Scientists initially thought that senescent cells couldn’t play a role in regeneration because they could no longer reproduce, says Anthony Atala, a practicing surgeon and bioengineer who leads the Wake Forest Institute for Regenerative Medicine in North Carolina. But Yun’s study points in the other direction. “What this paper shows clearly is that these cells have the potential to be involved in tissue regeneration [in newts]. The question becomes, will these cells be able to do the same in humans.”
As our knowledge of senescent cells increases, Atala thinks we need to embrace a new analogy to help understand them: humans in retirement. They “have acquired a lot of wisdom throughout their whole life and they can help younger people and mentor them to grow to their full potential. We're seeing the same thing with these cells,” he says. They are no longer putting energy into their own reproduction, but the signaling molecules they secrete “can help other cells around them to regenerate.”
There are disagreements within the research community as to whether newts have acquired their regenerative capacity through a unique evolutionary change, or if other animals, including humans, retain this capacity buried somewhere in their genes. If so, it seems that our genes are unable to express this ability, perhaps as part of a tradeoff in acquiring other traits. It is a fertile area of research.
Dedifferentiation is likely to become an important process in the field of regenerative medicine. One extreme example: a lab has been able to turn back the clock and reprogram adult male skin cells into female eggs, a potential milestone in reproductive health.
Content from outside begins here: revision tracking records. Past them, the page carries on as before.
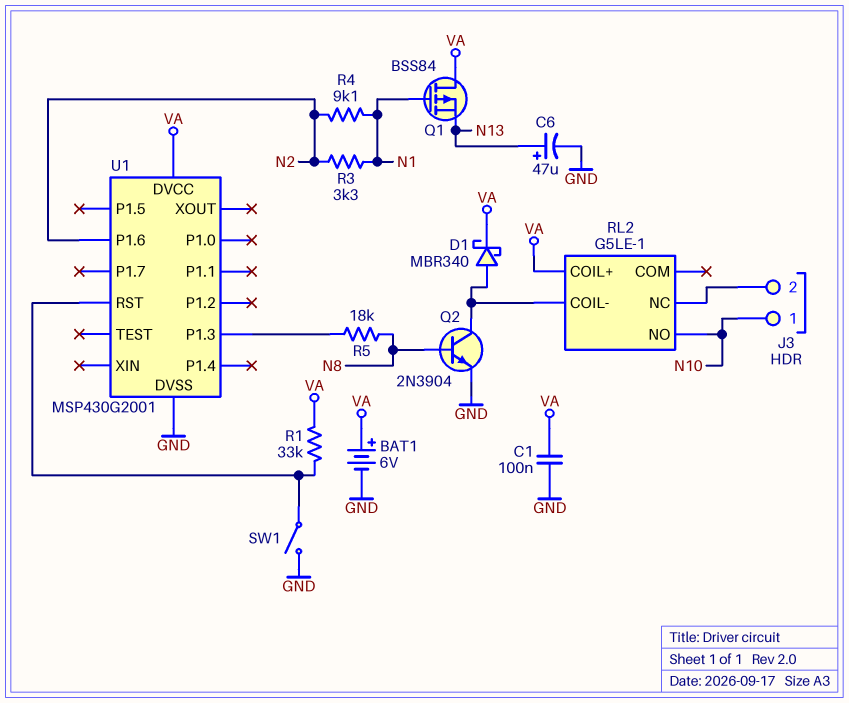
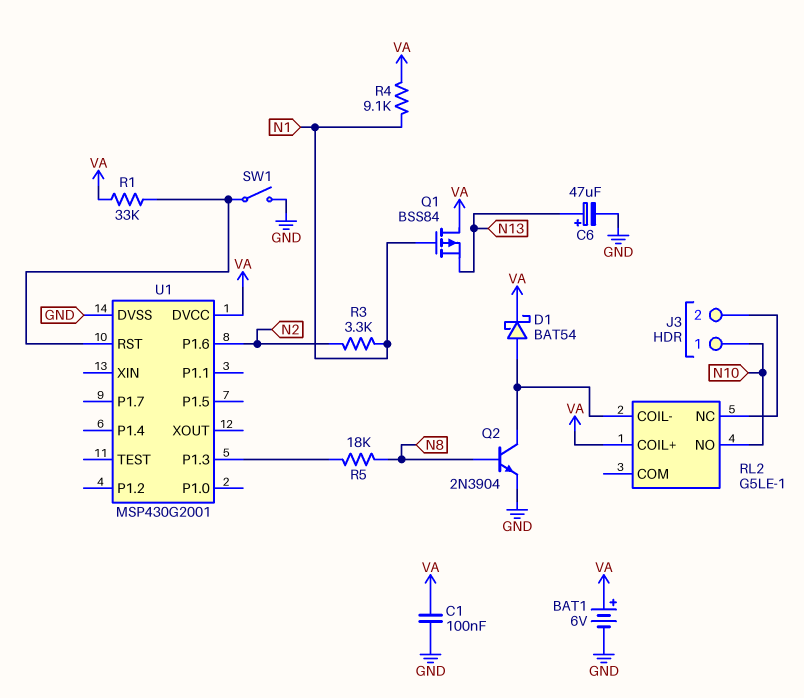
D1: schottky MBR340 (A RL2/COIL-, K VA) -> schottky BAT54 (A RL2/COIL-, K VA)
R4: 9.1k (N1, N2) -> 9.1k (N1, VA)

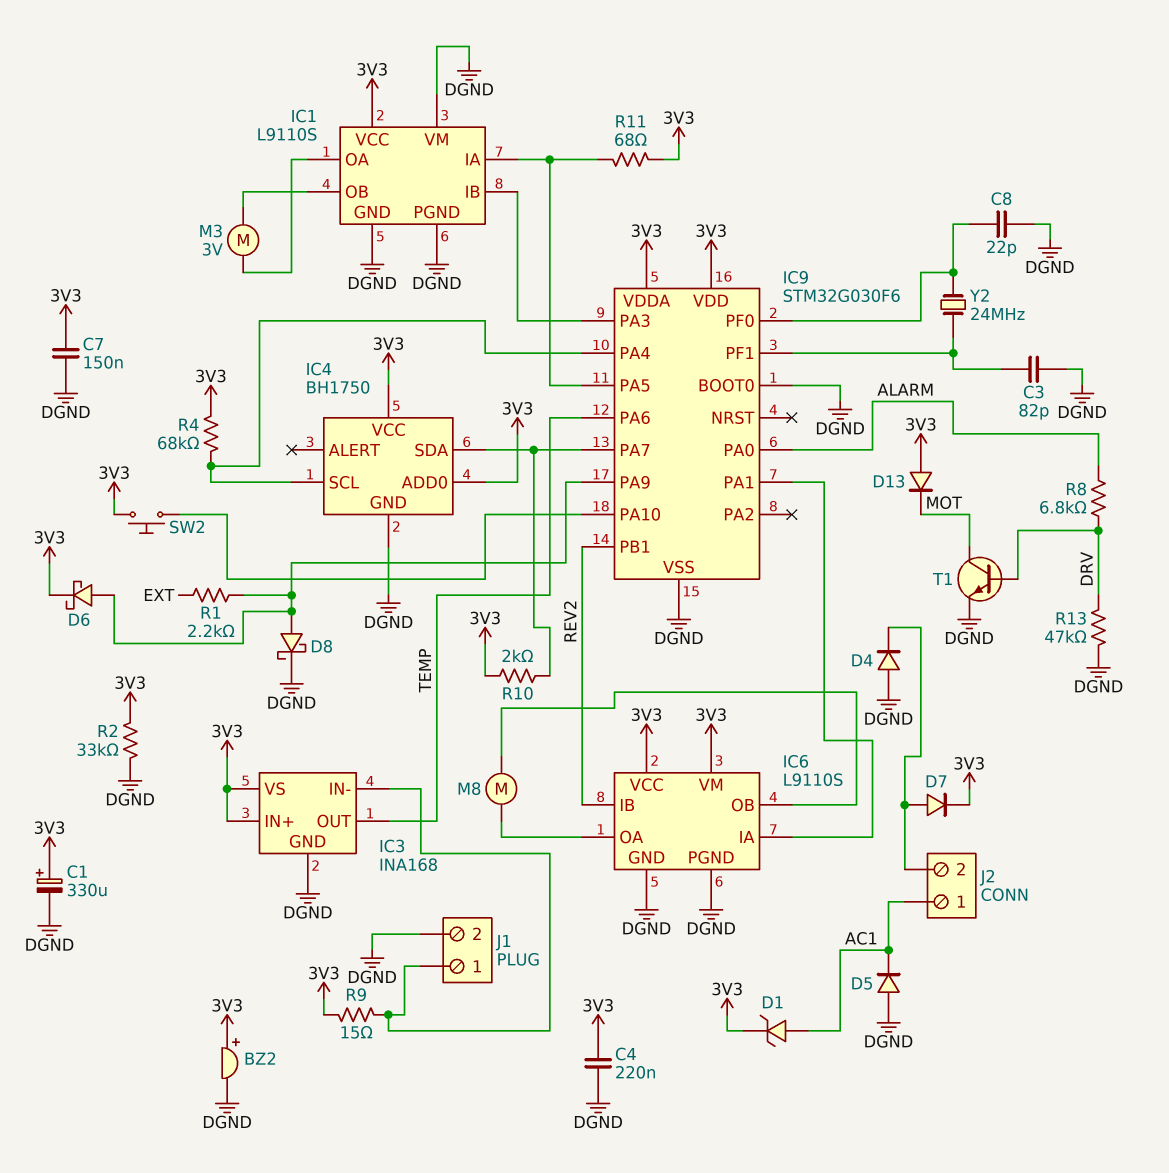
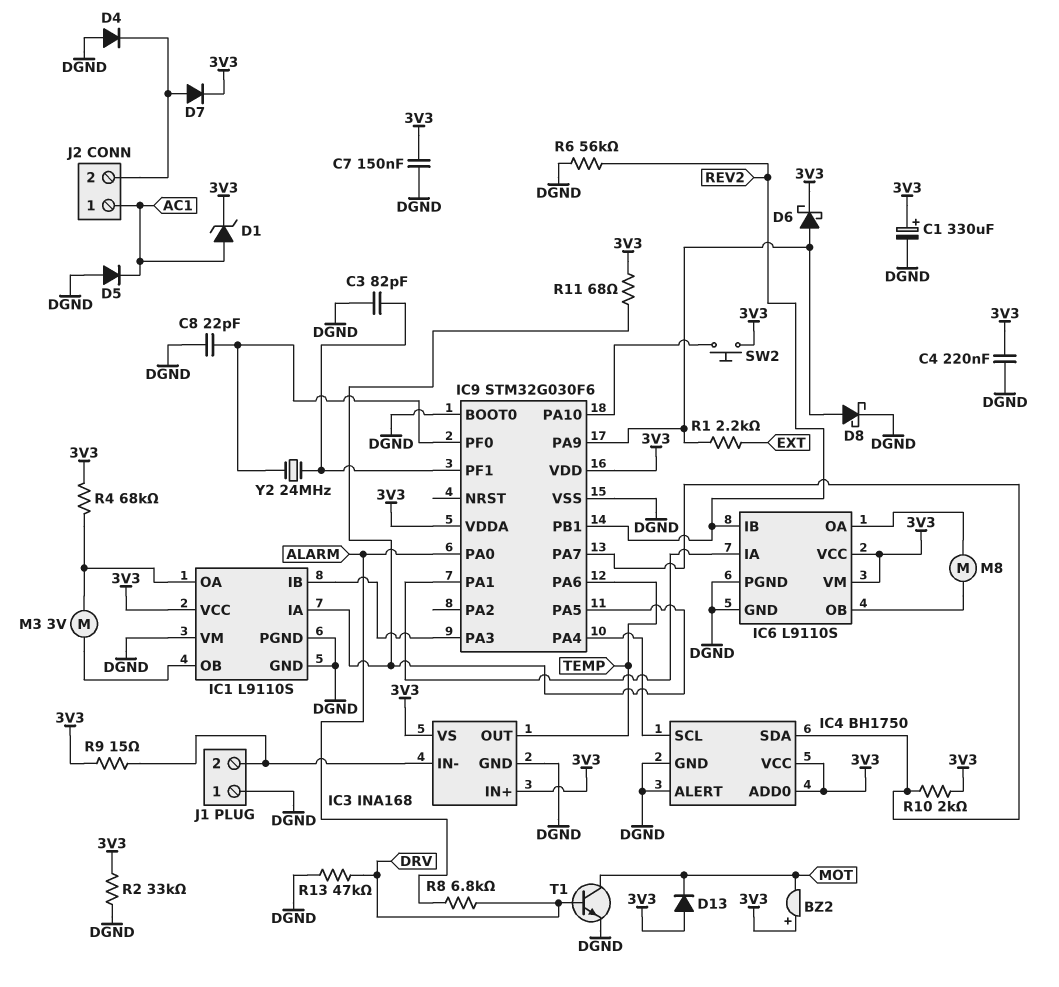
BZ2: buzzer (plus 3V3, minus DGND) -> buzzer (plus 3V3, minus MOT)
IC4 pin ALERT: none -> DGND
J1 pin 1: IC3/IN- -> DGND
J1 pin 2: DGND -> IC3/IN-
R4: 68k (3V3, IC4/SCL) -> 68k (3V3, IC1/OA)
R6: none -> 56k (DGND, REV2)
It will be more difficult to control just how far back one wishes to go in the cell's dedifferentiation – part way or all the way back into a stem cell – and then direct it down a different developmental pathway. Yun is optimistic we can learn these tricks from newts.
Senolytics
A growing field of research is using drugs called senolytics to remove senescent cells and slow or even reverse disease of aging.
“Senolytics are great, but senolytics target different types of senescence,” Yun says. “If senescent cells have positive effects in the context of regeneration, of wound healing, then maybe at the beginning of the regeneration process, you may not want to take them out for a little while.”
“If you look at pretty much all biological systems, too little or too much of something can be bad, you have to be in that central zone” and at the proper time, says Atala. “That's true for proteins, sugars, and the drugs that you take. I think the same thing is true for these cells. Why would they be different?”
Our growing understanding that senescence is not a single thing but a variety of things likely means that effective senolytic drugs will not resemble a single sledge hammer but more a carefully manipulated scalpel where some types of senescent cells are removed while others are added. Combinations and timing could be crucial, meaning the difference between regenerating healthy tissue, a scar, or worse.